County changes polling location

T he planned closure of the North Granville Firefighter Hall and a shortage of personnel has forced Washington County officials to change the polling location for registered voters in this November’s general election.
The Washington County Board of Elections will consolidate the polling location for Districts 4 and 5. Citizens who had previously cast their votes at the Community Center will now do so at Independence Hall, commonly known as the Middle Granville Firehouse. The change will be effective beginning Nov. 4. State and local primaries, scheduled for Sept. 9, will continue to be held at the Community Center.
“It’s a change of necessity,” Thomas Rogers, the Republican Deputy Commissioner of the Board of Elections said. “The building is closing.”
Supervisor Matt Hicks confirmed last week that members of the North Granville Hose Company had decided to close the community center once the weather got cold.
Scott McCullen, chief of the fire company, said the hall has not been used for anything other than elections in two years. He said the cost of keeping the facility was too much for the department to bear in light of other expenses.
“We can’t afford it. It needs some maintenance but we don’t have the money. The members aren’t even using it,” McCullen said. “If I could sell it tomorrow, I would.”
He said the county used to provide the company with some money for using the facility but haven’t in several years.

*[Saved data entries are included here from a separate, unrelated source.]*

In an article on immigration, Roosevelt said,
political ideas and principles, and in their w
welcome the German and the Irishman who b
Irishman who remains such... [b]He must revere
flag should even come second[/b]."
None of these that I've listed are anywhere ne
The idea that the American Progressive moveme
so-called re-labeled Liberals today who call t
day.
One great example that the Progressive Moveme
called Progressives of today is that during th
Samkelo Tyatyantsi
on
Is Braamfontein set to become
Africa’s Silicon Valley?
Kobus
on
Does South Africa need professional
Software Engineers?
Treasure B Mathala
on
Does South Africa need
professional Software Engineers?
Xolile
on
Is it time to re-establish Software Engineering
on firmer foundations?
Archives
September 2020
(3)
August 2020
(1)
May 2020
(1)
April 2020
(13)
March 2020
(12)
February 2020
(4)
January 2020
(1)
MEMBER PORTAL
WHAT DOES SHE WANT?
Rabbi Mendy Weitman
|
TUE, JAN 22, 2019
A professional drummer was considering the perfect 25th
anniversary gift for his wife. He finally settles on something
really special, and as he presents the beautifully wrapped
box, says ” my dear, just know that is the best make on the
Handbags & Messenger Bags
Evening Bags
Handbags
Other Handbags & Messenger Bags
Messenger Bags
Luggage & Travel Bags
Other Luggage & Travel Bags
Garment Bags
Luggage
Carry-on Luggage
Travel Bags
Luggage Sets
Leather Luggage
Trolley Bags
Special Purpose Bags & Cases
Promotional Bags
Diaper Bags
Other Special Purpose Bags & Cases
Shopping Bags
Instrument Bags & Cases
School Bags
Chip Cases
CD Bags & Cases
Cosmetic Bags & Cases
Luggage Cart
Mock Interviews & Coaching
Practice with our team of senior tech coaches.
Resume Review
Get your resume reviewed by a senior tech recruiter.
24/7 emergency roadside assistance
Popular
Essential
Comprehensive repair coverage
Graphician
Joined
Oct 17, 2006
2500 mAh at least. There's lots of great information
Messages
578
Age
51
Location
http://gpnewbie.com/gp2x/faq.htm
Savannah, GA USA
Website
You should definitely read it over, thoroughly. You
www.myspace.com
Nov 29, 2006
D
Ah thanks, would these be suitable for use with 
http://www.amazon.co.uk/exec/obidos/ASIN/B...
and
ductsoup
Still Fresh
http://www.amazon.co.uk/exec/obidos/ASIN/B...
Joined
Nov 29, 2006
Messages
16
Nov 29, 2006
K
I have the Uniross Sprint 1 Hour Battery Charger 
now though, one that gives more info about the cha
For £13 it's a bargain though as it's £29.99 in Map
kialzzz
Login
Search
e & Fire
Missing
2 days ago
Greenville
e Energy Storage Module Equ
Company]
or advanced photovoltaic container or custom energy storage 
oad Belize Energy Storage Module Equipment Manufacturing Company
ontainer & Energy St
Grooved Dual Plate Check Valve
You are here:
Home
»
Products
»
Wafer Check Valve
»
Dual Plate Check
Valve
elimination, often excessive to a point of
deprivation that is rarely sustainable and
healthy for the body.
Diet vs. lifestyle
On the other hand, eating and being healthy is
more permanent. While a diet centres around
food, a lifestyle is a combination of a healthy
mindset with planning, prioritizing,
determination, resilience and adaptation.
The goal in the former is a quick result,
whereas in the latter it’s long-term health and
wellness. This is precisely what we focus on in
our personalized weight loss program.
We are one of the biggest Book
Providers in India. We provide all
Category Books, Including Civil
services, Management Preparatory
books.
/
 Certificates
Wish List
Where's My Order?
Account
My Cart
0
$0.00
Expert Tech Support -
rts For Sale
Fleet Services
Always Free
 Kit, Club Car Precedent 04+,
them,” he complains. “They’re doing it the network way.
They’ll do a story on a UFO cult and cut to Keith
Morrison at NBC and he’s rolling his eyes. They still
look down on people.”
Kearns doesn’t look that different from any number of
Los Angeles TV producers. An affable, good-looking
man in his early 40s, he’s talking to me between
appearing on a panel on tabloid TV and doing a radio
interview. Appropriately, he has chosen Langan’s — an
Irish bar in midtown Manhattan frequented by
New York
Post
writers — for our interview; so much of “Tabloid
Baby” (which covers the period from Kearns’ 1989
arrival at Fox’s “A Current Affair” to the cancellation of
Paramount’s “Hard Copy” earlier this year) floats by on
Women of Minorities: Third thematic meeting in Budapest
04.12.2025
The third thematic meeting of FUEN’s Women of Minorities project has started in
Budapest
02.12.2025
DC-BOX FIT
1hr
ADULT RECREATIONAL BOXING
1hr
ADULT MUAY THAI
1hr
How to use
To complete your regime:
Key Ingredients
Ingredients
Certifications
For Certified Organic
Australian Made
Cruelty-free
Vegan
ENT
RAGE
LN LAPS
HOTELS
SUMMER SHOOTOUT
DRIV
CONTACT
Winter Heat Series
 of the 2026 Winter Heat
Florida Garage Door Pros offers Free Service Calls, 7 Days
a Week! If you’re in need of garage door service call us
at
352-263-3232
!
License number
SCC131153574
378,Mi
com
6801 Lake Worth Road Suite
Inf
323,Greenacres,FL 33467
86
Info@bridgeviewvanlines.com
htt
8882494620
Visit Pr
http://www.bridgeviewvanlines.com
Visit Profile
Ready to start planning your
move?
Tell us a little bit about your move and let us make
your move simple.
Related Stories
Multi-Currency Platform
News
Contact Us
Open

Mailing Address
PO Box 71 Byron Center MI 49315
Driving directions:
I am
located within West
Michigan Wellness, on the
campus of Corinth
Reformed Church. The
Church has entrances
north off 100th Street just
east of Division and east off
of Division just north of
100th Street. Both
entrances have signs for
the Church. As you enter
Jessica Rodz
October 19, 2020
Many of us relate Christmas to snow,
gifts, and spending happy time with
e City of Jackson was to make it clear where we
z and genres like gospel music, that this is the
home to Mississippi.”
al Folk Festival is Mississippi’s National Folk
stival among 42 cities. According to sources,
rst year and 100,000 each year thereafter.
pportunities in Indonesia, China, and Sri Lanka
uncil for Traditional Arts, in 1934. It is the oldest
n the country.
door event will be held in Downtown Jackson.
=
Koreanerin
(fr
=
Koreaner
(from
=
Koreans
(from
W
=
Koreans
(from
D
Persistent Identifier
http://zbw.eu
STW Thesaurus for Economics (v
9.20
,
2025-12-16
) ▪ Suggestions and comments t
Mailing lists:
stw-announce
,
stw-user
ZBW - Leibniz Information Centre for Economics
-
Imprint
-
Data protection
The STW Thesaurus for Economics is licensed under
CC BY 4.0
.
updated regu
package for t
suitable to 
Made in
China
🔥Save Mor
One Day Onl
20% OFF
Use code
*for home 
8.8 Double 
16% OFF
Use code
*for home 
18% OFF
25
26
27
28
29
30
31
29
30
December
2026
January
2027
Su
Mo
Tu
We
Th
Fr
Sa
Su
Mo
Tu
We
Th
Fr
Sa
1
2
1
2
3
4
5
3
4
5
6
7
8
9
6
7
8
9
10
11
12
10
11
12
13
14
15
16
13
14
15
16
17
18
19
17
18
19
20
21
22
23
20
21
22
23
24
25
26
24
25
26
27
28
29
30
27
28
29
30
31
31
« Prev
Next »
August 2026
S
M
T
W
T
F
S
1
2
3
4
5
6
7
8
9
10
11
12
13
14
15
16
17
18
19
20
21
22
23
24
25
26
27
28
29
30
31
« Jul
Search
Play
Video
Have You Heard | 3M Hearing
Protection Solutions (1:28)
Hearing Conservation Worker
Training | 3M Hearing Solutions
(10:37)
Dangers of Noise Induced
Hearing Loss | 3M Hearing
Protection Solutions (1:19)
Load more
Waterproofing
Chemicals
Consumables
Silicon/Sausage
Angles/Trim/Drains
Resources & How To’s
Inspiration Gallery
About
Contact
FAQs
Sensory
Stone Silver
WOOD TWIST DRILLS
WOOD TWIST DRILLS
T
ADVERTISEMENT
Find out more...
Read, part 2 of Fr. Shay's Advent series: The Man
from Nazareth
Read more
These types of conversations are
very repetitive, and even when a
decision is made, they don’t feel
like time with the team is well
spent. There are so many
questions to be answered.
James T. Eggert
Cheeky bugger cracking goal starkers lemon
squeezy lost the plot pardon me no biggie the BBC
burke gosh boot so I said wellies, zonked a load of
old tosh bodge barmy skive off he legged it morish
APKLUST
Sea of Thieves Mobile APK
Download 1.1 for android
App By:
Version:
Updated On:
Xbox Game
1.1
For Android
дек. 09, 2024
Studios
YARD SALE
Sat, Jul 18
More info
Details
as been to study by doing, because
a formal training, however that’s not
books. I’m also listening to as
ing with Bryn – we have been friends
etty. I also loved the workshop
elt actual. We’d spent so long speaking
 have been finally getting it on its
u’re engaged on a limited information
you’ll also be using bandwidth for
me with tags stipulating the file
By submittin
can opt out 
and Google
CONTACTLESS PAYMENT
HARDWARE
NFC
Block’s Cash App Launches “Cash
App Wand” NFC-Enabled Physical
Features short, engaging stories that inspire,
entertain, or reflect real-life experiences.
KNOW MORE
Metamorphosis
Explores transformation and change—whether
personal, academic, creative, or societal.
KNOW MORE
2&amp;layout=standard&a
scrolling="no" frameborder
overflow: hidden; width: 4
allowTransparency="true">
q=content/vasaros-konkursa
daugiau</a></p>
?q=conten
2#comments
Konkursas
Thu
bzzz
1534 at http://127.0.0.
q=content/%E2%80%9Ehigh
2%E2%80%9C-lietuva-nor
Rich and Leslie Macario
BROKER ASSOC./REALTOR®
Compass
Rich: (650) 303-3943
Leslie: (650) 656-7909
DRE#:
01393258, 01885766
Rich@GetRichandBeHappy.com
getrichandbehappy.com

“The only reason we kept it open was for the town,” McCullen said.
The closure of the building is but one factor necessitating the change. Further complicating matters is the fact that the county has a shortage of certified election inspectors.
“Many of our inspectors are getting older. Primary elections are 11:30 a.m. to 9:30 p.m. and the General Election is 5:30 a.m. to 9:30, 10 p.m. It gets to be a long day and by November it’s cold, dark and dreary,” Rogers said.
And as the inspectors have gotten older, some have become snowbirds and have moved to a warmer locale by the time November rolls around. The more technologically advanced optical scan voting machines have also deterred some would be inspectors, Rogers said.
Although the shortage is particularly acute in Granville, where officials have borrowed inspectors from other communities, it’s a problem throughout the county. Rogers said polling locations in Argyle have been consolidated as well.
Typically, a polling location requires four inspectors for one voting machine. Locations with more than one machine require additional inspectors. And there needs to be a balance of political affiliations so that one party doesn’t exceed another. For instance, if there are two Republican inspectors there needs to be two Democratic inspectors or a Democratic inspector and a third party inspector, such as someone affiliated with the Green Party. That means that not only do officials have to find inspectors, they need to find the right inspectors. And it’s not as if inspectors are making a fortune.
“A lot of people do it out of civic duty but it’s still hard to recruit new people,” Rogers said.
The change of polling locations didn’t sit well with town Councilman Matt Rathbun, a resident of North Granville.
“Why wasn’t there any discussion,” Rathbun asked. “It’s like the post office; you don’t have any say in it. People don’t have a say anymore, it just gets done.”
Rathbun suggested the Truthville Baptist Church as a better alternative for North Granville voters than Independence Hall. But Rogers said finding viable locations can be difficult because of the various requirements of being a polling location. He said officials have struggled to find a polling location in Granville for voters in districts 1, 2 and 3. Since the Forum closed, voters have utilized the Peniel Presbyterian Church.
“We’re looking for a permanent site in Granville. The church is probably temporary at least for this year,” Rogers said.